The ANC five years after Polokwane

2012-02-21 11:46

For two reasons this year is very significant for the ANC: on the one hand it is its centenary anniversary and secondly it will also convene the sixth National Conference since 1990. The previous National Conference at Polokwane in 2007 was a major milestone in its recent history and can arguably be described as the beginning of a ‘second transition’ after the one in 1994.

In years to come the significance of Polokwane for the ANC – both positive and negative – will continued to be analysed and assessed. However, for a proper understanding of the current situation and for the prospects of Mangaung, a provisional assessment of Polokwane has to be made.

Polokwane was the first instance since 1990 during which the fault-lines in the ANC were demonstrated in public. Before 1990 the ANC experienced several internal upheavals such as the formation of the PAC in 1958/9, the Gang of Eight or ANC (African Nationalists) or the Marxist Workers’ Tendency in the ANC as well as the revolt in the MK camps in Angola but still it could present a unified view after 1990.

However, at Polokwane a 60/40 split emerged between, on the one hand Jacob Zuma supported by COSATU, SACP, ANCYL and provinces like KZN and Limpopo. On the other hand were the Mbeki supporters who were less well defined. Another feature of Polokwane was the overt use of the media for the internal power struggle. ANC tradition expected an internal resolution of differences while Polokwane shattered that solidarity and introduced politicking by means of the media. Tokyo Sexwale, in particular announced his presidential ambition in the media. His involvement earlier as the presenter of The Apprentice (SA) on national television already raised suspicions about the media in presidential campaigns. One of the most visible products of the media’s prominence in the Polokwane internecine struggle was Julius Malema, President of the ANCYL.

Source data>
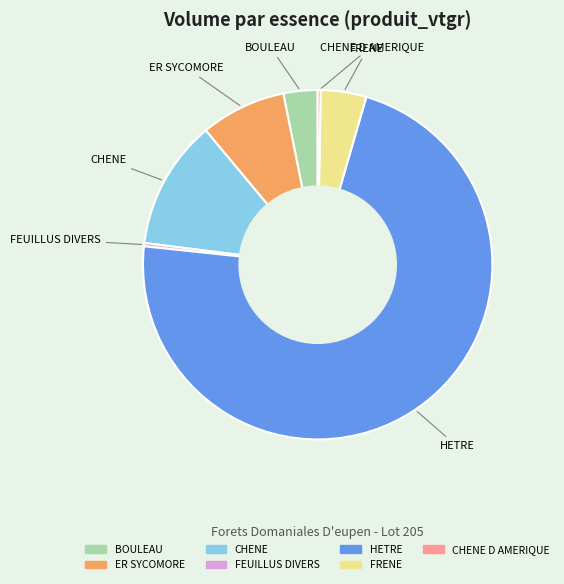

Does any single category account for the majority?

Yes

Tasks>
• A. Can you extract the stretch of the ANC commentary from "Polokwane was the first" through "view after 1990.", word for word?
• B. According to the ANC commentary, who announced a presidential ambition in the media?

Solutions to the tasks>
• A.
Polokwane was the first instance since 1990 during which the fault-lines in the ANC were demonstrated in public. Before 1990 the ANC experienced several internal upheavals such as the formation of the PAC in 1958/9, the Gang of Eight or ANC (African Nationalists) or the Marxist Workers’ Tendency in the ANC as well as the revolt in the MK camps in Angola but still it could present a unified view after 1990.

• B. Tokyo Sexwale